Riemann-Hilbert problems for a nonlocal reverse-spacetime Sasa-Satsuma hierarchy of a fifth-order equation and its soliton solutions

TL;DR

This paper formulates a Riemann-Hilbert problem for a nonlocal fifth-order Sasa-Satsuma equation, deriving soliton solutions and analyzing their dynamics based on a nonlocal matrix spectral problem.

Contribution

It introduces a novel nonlocal reverse-spacetime fifth-order Sasa-Satsuma equation and constructs its soliton solutions via a Riemann-Hilbert approach, expanding integrable systems theory.

Findings

Explicit soliton solutions derived from the Riemann-Hilbert problem.

The dynamics of solitons analyzed through explicit formulas.

The formulation of a Riemann-Hilbert problem for a nonlocal integrable equation.

Abstract

We aim to present and analyze a nonlinear nonlocal reverse-spacetime fifth-order scalar Sasa-Satsuma equation, based on a nonlocal $5 \times 5$ matrix AKNS spectral problem.
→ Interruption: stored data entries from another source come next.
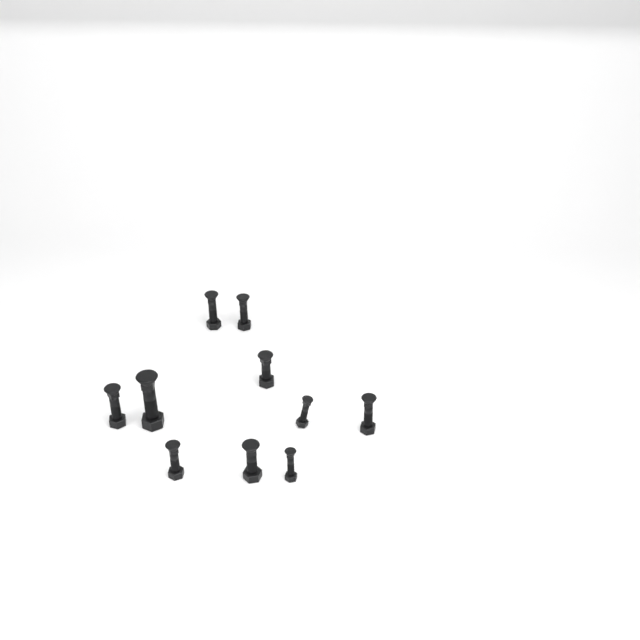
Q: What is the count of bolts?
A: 10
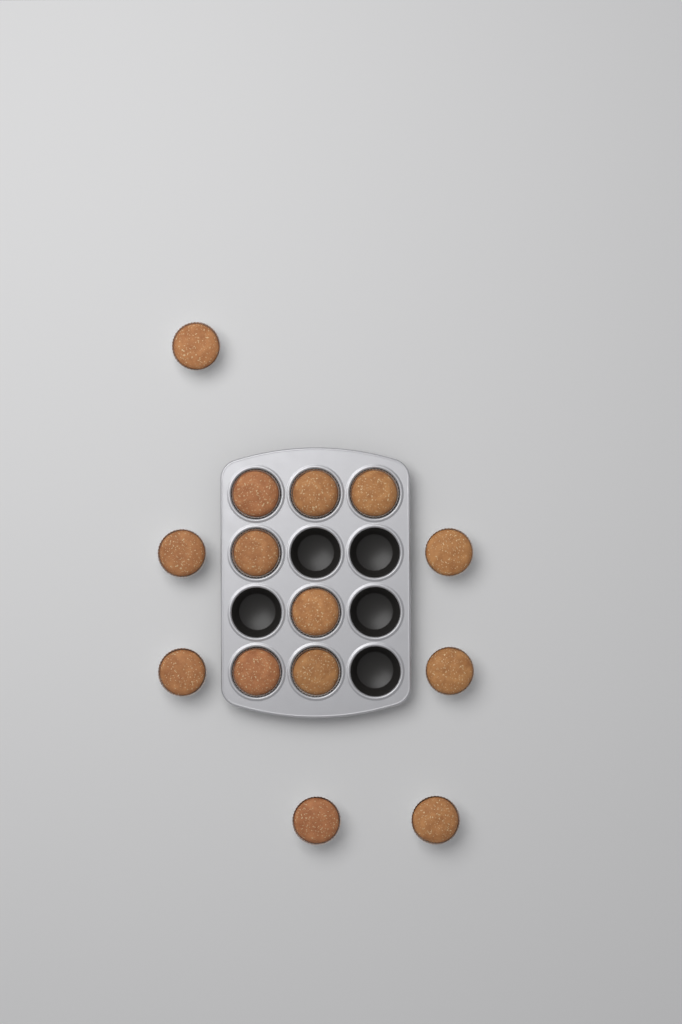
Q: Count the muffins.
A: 14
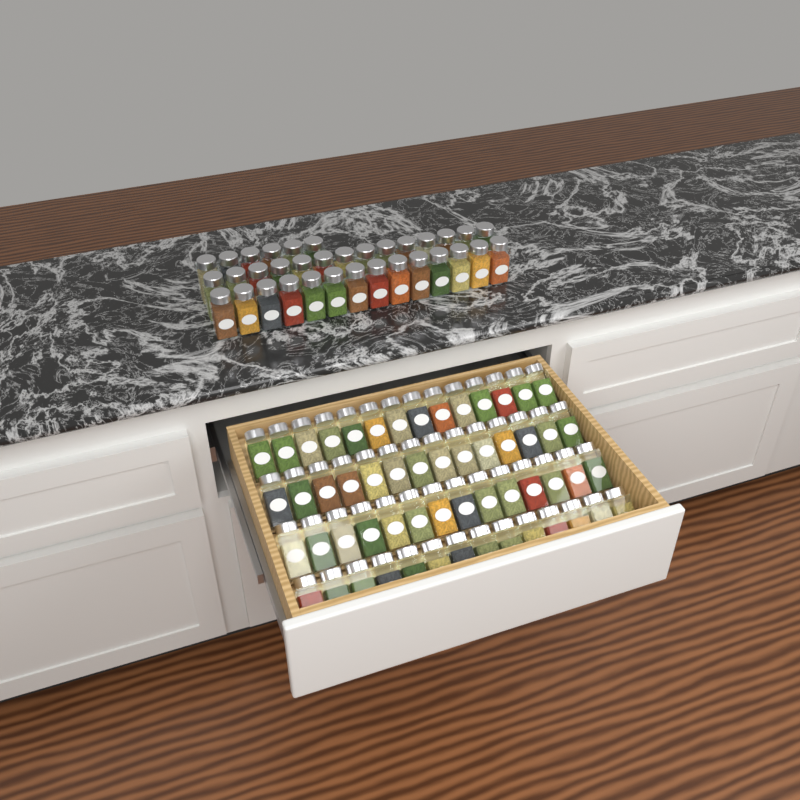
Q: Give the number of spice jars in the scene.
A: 90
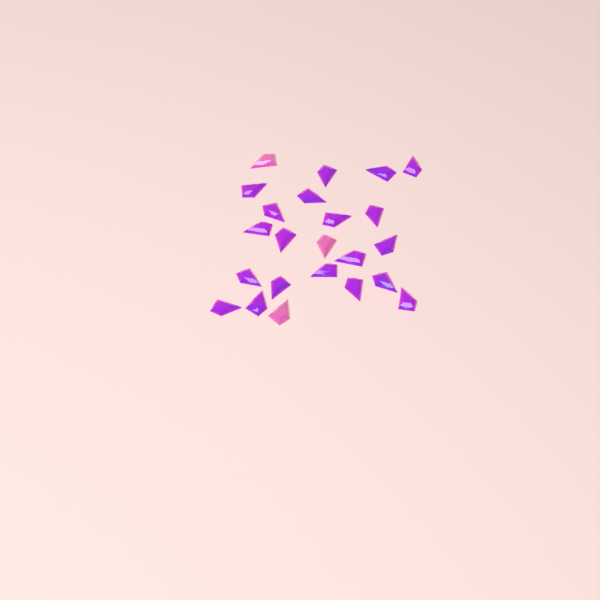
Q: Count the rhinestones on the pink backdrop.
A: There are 23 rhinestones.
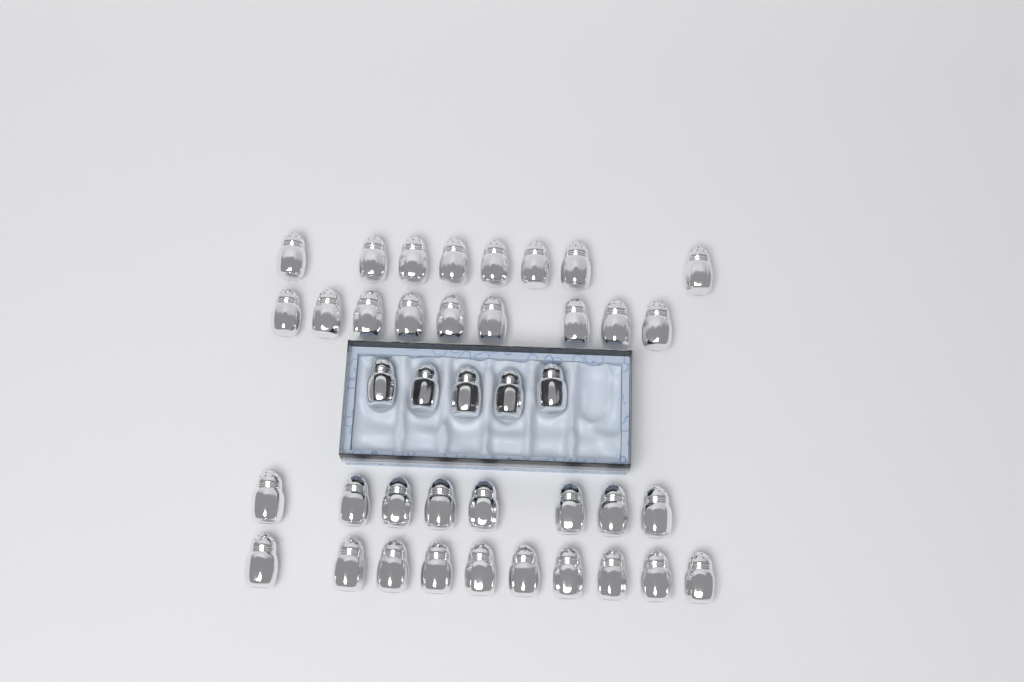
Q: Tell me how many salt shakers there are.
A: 40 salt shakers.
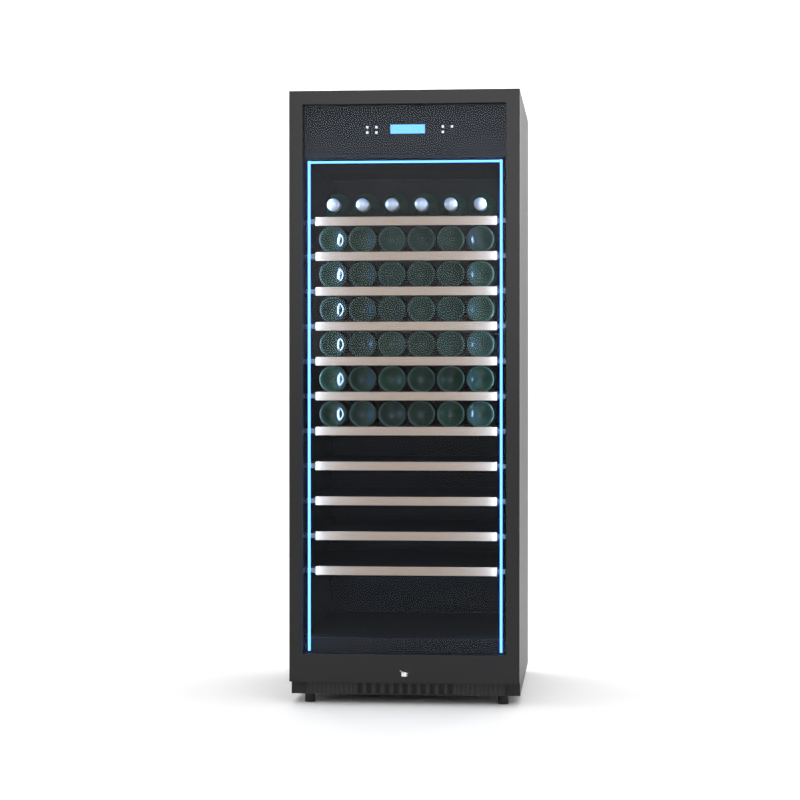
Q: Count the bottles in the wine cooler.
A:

Starting from a nonlocal matrix AKNS spectral problem, local and nonlocal symmetry relations are derived from a group of rotations. A kind of Riemann-Hilbert problem is formulated, which allows to generate soliton solutions by using vectors lying in the kernel of the matrix Jost solutions. When reflection coefficients are zeros, the jump matrix is the identity and the corresponding Riemann-Hilbert problem yields soliton solutions, whose explicit formulas enable us to explore their dynamics.